Subcortical Surgery Group Formed to Advance New Approaches in Brain Surgery More than 70 surgeons attend first annual meeting to learn and discuss new technologies in neurosurgery
PARK CITY, Utah, Aug. 15, 2014 /PRNewswire/ -- More than 70 neurosurgeons from hospitals and academic centers across the country are attending the first annual meeting of the Subcortical Surgery Group, formed this year by 7 neurosurgeons using a new approach to address glioblastoma multiforme (GBMs), brain metastasis (METS), and intracerebral hematomas (ICHs). The new approach, called the 6 Pillar Approach, is beginning to see wider market adoption and integrates the most advanced imaging and intervention technologies available to enable safe access to the tumor or stroke while preserving essential tissue and structures. More than 700 cases have been performed using this approach, with results indicating improved clinical and economic outcomes.

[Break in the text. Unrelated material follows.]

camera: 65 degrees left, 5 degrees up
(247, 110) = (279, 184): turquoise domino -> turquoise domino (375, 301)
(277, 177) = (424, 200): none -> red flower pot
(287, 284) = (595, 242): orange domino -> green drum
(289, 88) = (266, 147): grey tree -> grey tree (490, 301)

"This is a dynamic time in neurosurgery where we are seeing some welcome changes in technology and approaches to how we can improve surgery and achieve better patient outcomes," said Julian Bailes, MD, chairman of Neurosurgery, NorthShore University Health System, and President of the Subcortical Surgery Group. "The Subcortical Surgery Group members are among some of the early adopters of new technology. We are forging on what is possibly the final frontier of minimally invasive surgery in the body, and in this case, safely reaching abnormalities in the brain's subcortical space."

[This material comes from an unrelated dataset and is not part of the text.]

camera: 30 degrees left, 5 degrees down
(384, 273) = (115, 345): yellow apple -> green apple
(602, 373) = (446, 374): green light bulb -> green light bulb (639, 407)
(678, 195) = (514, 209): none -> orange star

Founding members of the Subcortical Surgery Group include: Dr. Bailes; J.D. Day, MD, professor and Chair, Department of Neurosurgery, University of Arkansas for Medical Sciences; Amin Kassam, MD, Vice President of Neurosciences, Aurora Health Care; Gavin Britz, MD, Professor and Chair, Department of Neurological Surgery, Houston Methodist Hospital; Gary Gallia, MD, PhD, assistant professor of Neurosurgery and Oncology and Director of the Neurosurgery Skull Base Center, Johns Hopkins Hospital; Richard Rovin, FACS, MD, Medical Director of the Upper Michigan Brain Tumor Center, Marquette General Hospital; and Ronald Young, MD, Chief of Pediatric Neurosurgery, St. Vincent Hospital, Indianapolis.
Among the new technologies featured at the meeting are the NICO BrainPath® device that creates safe access to hard to reach or once-inoperable brain abnormalities using a path that runs parallel to the brain fiber tracts versus cutting through and damaging fibers, and the BrightMatter™ trajectory planning technology by Synaptive Medical that enables pre-operative planning with 3D rendering and real-time imaging.

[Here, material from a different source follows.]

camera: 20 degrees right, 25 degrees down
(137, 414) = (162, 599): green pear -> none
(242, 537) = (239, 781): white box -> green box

"We are striving for eloquence and precision, and these technologies open up a new category of patient care that we would not have been able to provide before," said J.D. Day, Professor and Chair of the Department of Neurosurgery at the University of Arkansas for Medical Sciences and member of the Subcortical Surgery Group. "It's exciting to be on the forefront, but we can't do it without new and emerging technology."
The group's mission is to optimize minimally invasive surgical corridors to the brain's subcortical or deeper spaces through clinical and scientific collaborative research that will help set the standards for safe and effective treatment of brain tumors and hemorrhagic stroke.
Dr. Bailes describes the role of a neurosurgeon today as similar to a pilot in the cockpit with two screens and all the information at his fingertips.
"With next generation visualization, we know where the brain's critical structure fibers are located as we never knew before. These new technologies are allowing us to improve on the delivery of patient care because we can see more, we have access to areas that have previously been out of bounds, we have tools to remove abnormalities that are precise and safe for the patient, and we will have the ability to harvest tissue that allows us to provide very personal post-operative treatments," Dr. Bailes said.
The Subcortical Surgery Group will launch its website, www.SubcorticalSurgery.com, in early September. The site will feature a patient portal containing patient video stories on successful surgeries using these new technologies, current research and news, and physician locator capabilities that allow patients to find BrainPath trained surgeons in their area. Surgeons will have a secure page requiring login information where they can share patient cases and scans as a means to learn or seek advice from fellow surgeons on particular case approaches. The site will also be a repository for technology and clinical research information.
"We were very impressed with the interest and commitment of these 70 neurosurgeons to changing the path in the future of neurosurgery," Dr. Bailes said. "As surgeons, we continuously strive to improve our clinical results that result from the way we perform surgery. When we leave this meeting, I think there will be a renewed sense of urgency, collaboration and passion in the critical work we do to save and improve our patients' lives."